── Page extract ──

Posted by: panokroko | October 23, 2011

Power Transfers

A different sort of financial power transfer happens today. A new power transfer that isn’t purely economic and it’s not financial either. Although it commands power, brings freedom, surpasses economics and trumps finance — it really doesn’t involve digital bits traveling at the speed of light and it doesn’t count on interbank rates involved, nor does it involve Quantitative Easing infusions of capital from the Treasurer of the US or from the Chancellor in the UK and from the Federal Reserve or the Bank of England and the exchequer.
You know this transfer of power happens instantaneously, because the people have woken up to the grim reality of the dictatorial oligarchy managing the global wealth in a very undemocratic fashion. And it just so happens because of the occupy Wall Street movement and because of the St Paul’s occupy the City movement protests and their like who sweep our world and occupy the media sphere. These movements typically in New York and London spread to the periphery like a benevolent type of contagion and shake up the orthodoxy. The also cause a major psychological upheaval aimed at the established traditions of the financial status quo. We are experiencing in the West, the same progress as any evolutionary process or even a revolutionary convulsion in the western world mimicking the Arab spring, might represent.

───
── Data segment ──

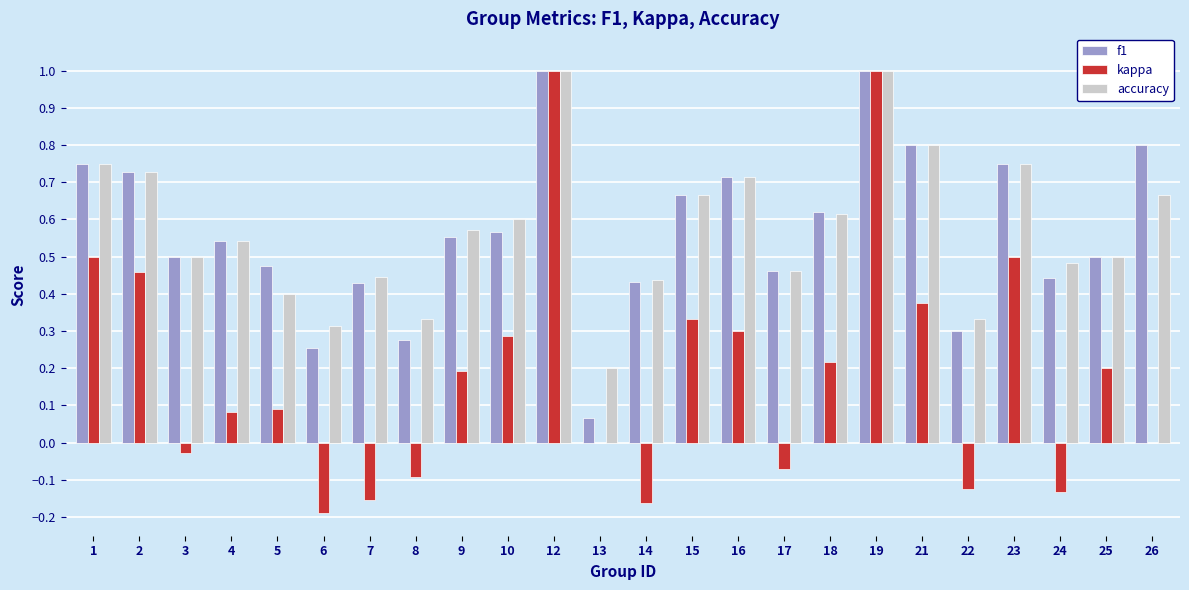

Between 1 and 25, which series saw the biggest shift?

kappa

───

_Tasks to carry out_
1. Copy the passage of the blog post on power transfers word for word, starting with "You know this" and going on through "spring, might represent.".
2. Carry on the blog post about power transfers from the point where it stops.
The lines play no part in this work.

_Answers given_
1.
You know this transfer of power happens instantaneously, because the people have woken up to the grim reality of the dictatorial oligarchy managing the global wealth in a very undemocratic fashion. And it just so happens because of the occupy Wall Street movement and because of the St Paul’s occupy the City movement protests and their like who sweep our world and occupy the media sphere. These movements typically in New York and London spread to the periphery like a benevolent type of contagion and shake up the orthodoxy. The also cause a major psychological upheaval aimed at the established traditions of the financial status quo. We are experiencing in the West, the same progress as any evolutionary process or even a revolutionary convulsion in the western world mimicking the Arab spring, might represent.

2.
And it is at long last that science may have confirmed the protesters’ worst fears. An analysis of the relationships between 43,000 transnational corporations has identified a relatively small group of companies, mainly banks, with disproportionate power over the global economy.

The study’s assumptions have attracted some criticism, but complex systems analysts contacted by New Scientist say it is a unique effort to untangle control in the global economy. Pushing the analysis further, they say, could help to identify ways of making global capitalism more stable.

The idea that a few bankers control a large chunk of the global economy might not seem like news to New York’s Occupy Wall Street movement and protesters elsewhere, but it is certainly news to us and the mainstream public. Because of this study that proves this we are wiser and far more able to control impacts and mitigate the unseen power effects. Transparency brings accountability and proper management with it. And this monumental undertaking of a study, performed by a trio of complex systems theorists at the Swiss Federal Institute of Technology in Zürich, is the first of it’s kind. Because it is the very first study to go beyond ideology in order to empirically identify this network of power and it’s effects. and it combines mathematics — long used to model natural systems — with comprehensive corporate data to map ownership among the world’s transnational corporations (TNCs).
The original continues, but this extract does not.